## Data for review
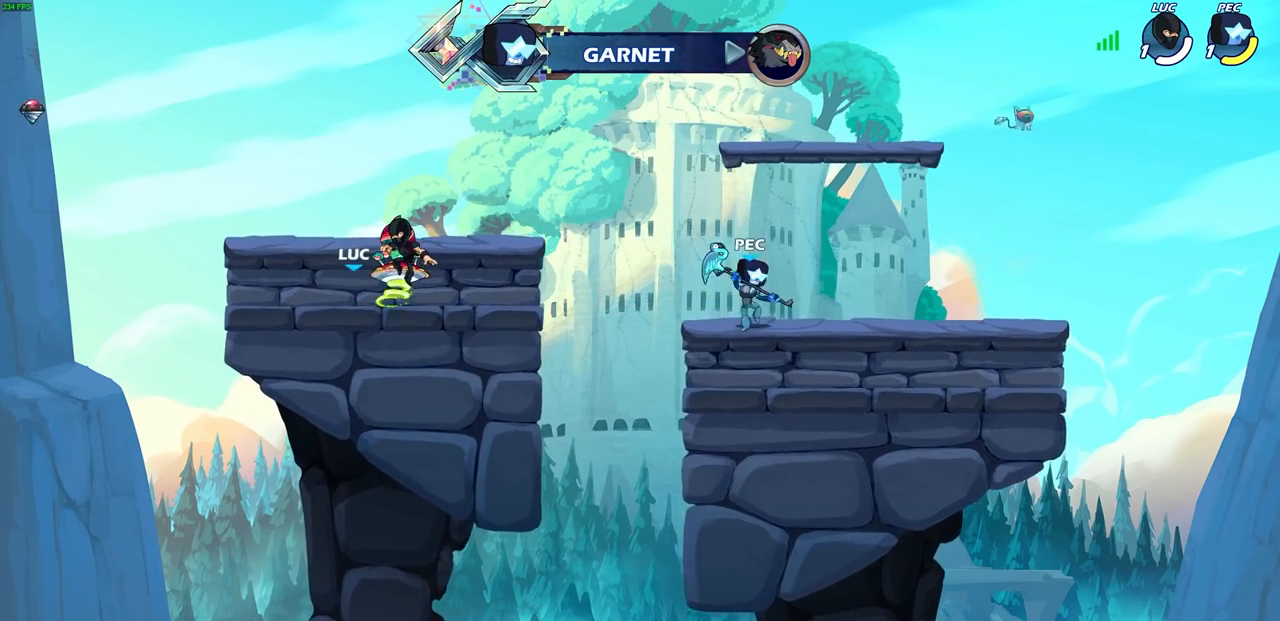
{"buttons": [], "left_stick": "center", "right_stick": "center", "events": []}
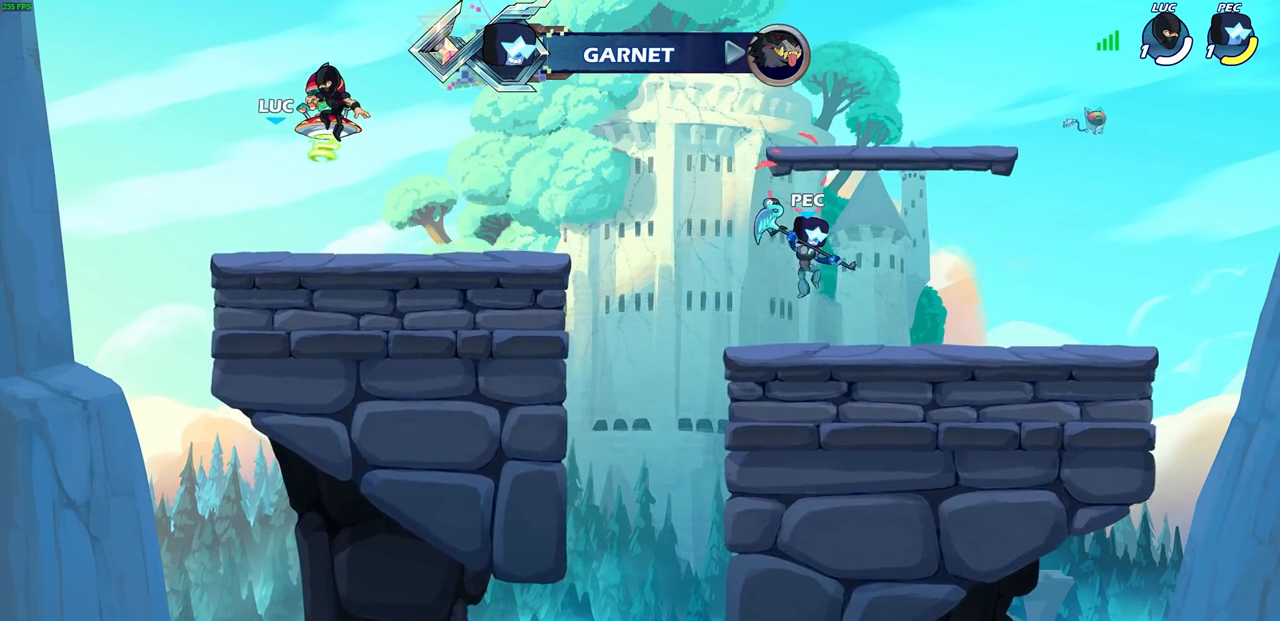
{"buttons": [], "left_stick": "center", "right_stick": "center", "events": []}
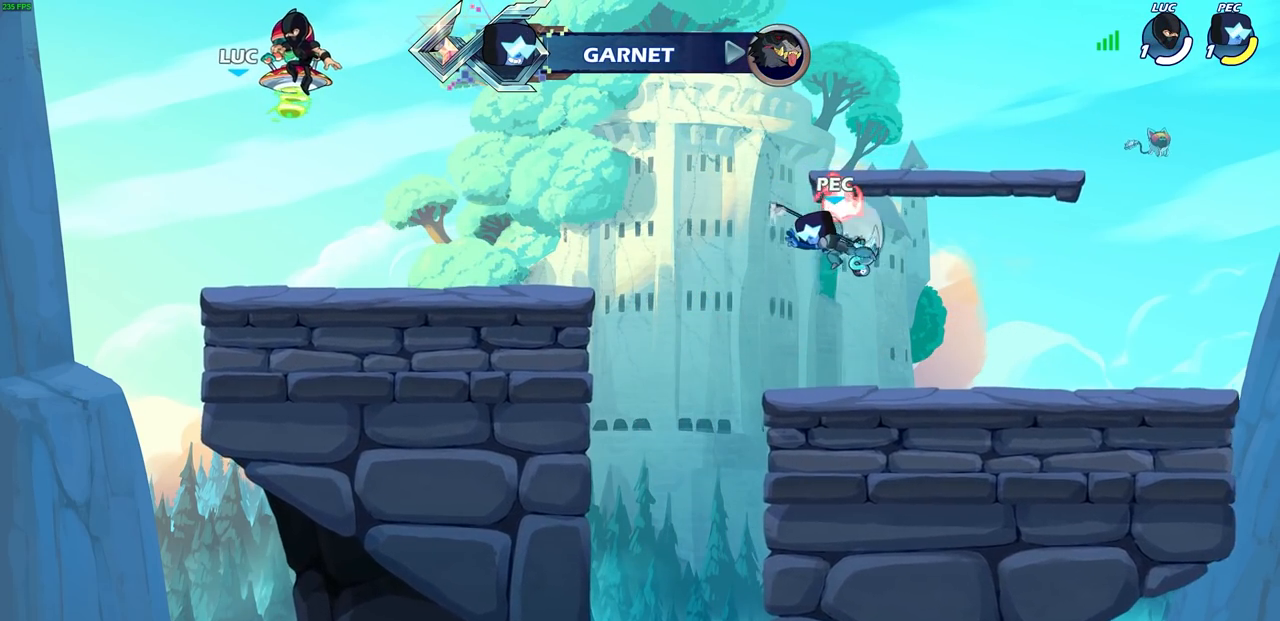
{"buttons": [], "left_stick": "center", "right_stick": "center", "events": []}
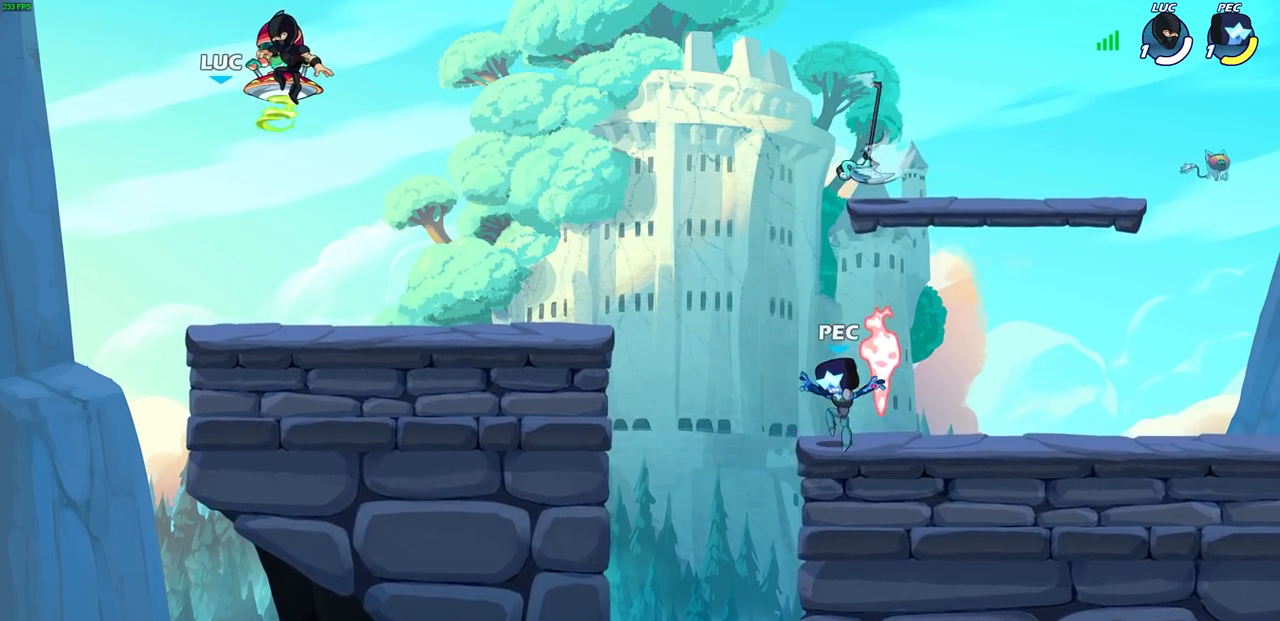
{"buttons": [], "left_stick": "center", "right_stick": "center", "events": []}
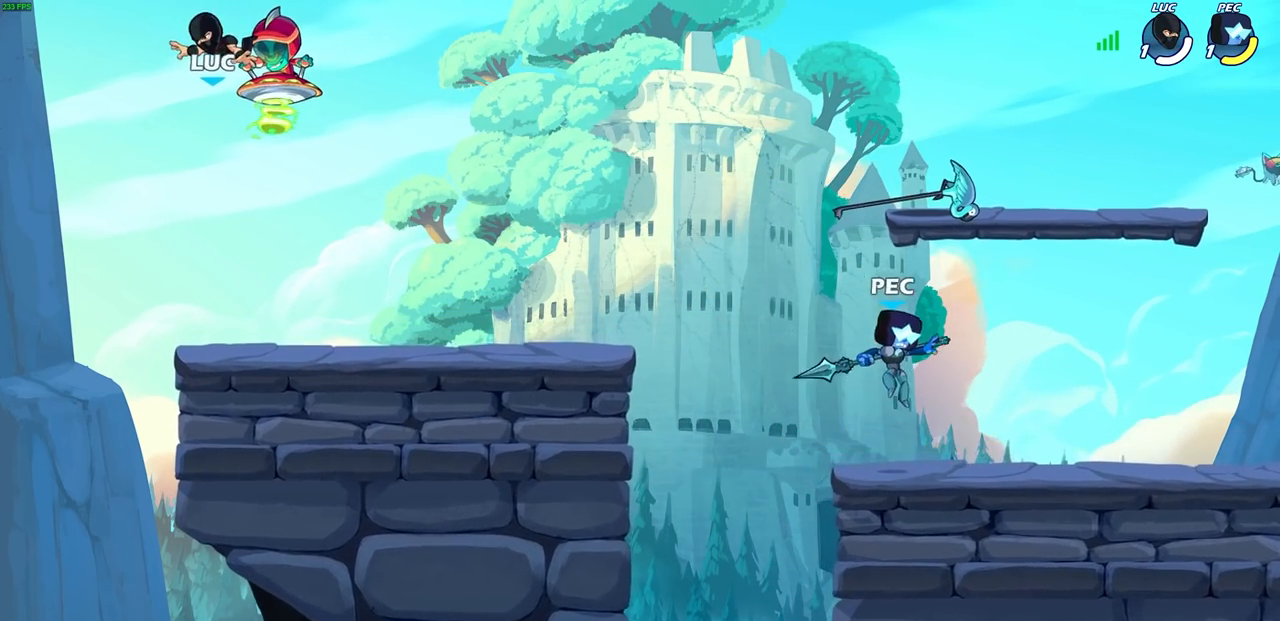
{"buttons": [], "left_stick": "right", "right_stick": "center", "events": [[383, "left_stick", "right"]]}
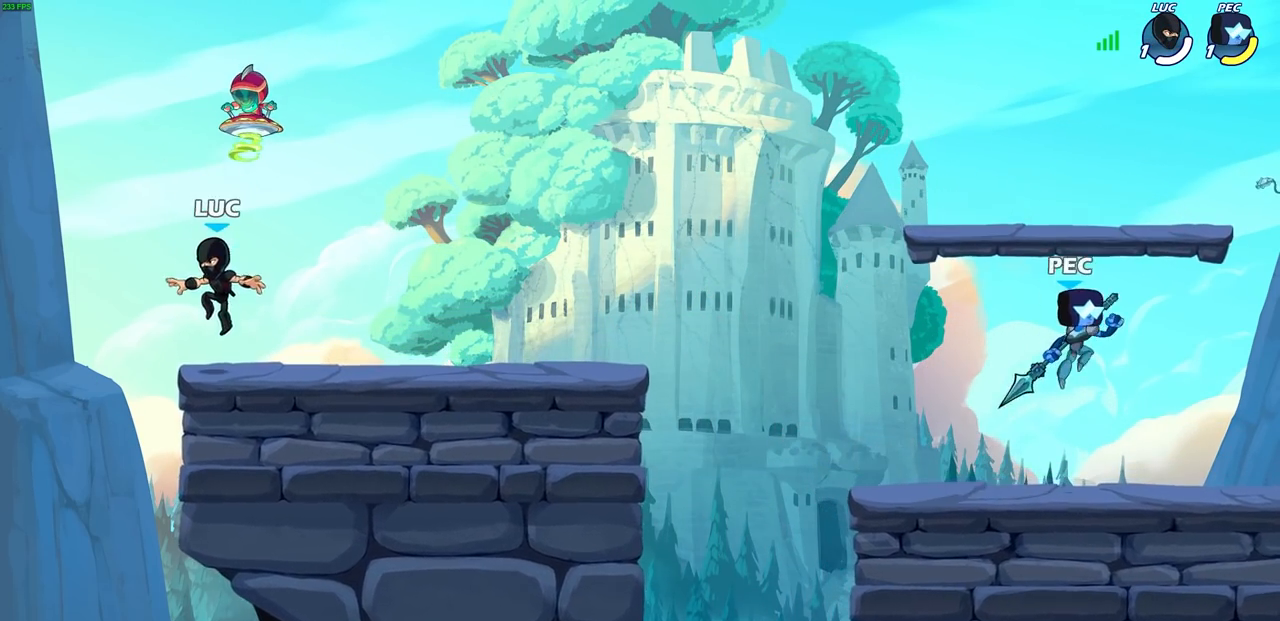
{"buttons": [], "left_stick": "down-right", "right_stick": "center", "events": [[233, "R1", "down"], [233, "R2", "down"], [250, "CROSS", "down"], [367, "CROSS", "up"], [367, "R1", "up"], [383, "R2", "up"], [417, "left_stick", "down-right"]]}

## Task goal
Could you transcribe every entry exactly, leaving out the pictures?

## Solution below
{"buttons": [], "left_stick": "center", "right_stick": "center", "events": []}
{"buttons": [], "left_stick": "center", "right_stick": "center", "events": []}
{"buttons": [], "left_stick": "center", "right_stick": "center", "events": []}
{"buttons": [], "left_stick": "center", "right_stick": "center", "events": []}
{"buttons": [], "left_stick": "right", "right_stick": "center", "events": [[383, "left_stick", "right"]]}
{"buttons": [], "left_stick": "down-right", "right_stick": "center", "events": [[233, "R1", "down"], [233, "R2", "down"], [250, "CROSS", "down"], [367, "CROSS", "up"], [367, "R1", "up"], [383, "R2", "up"], [417, "left_stick", "down-right"]]}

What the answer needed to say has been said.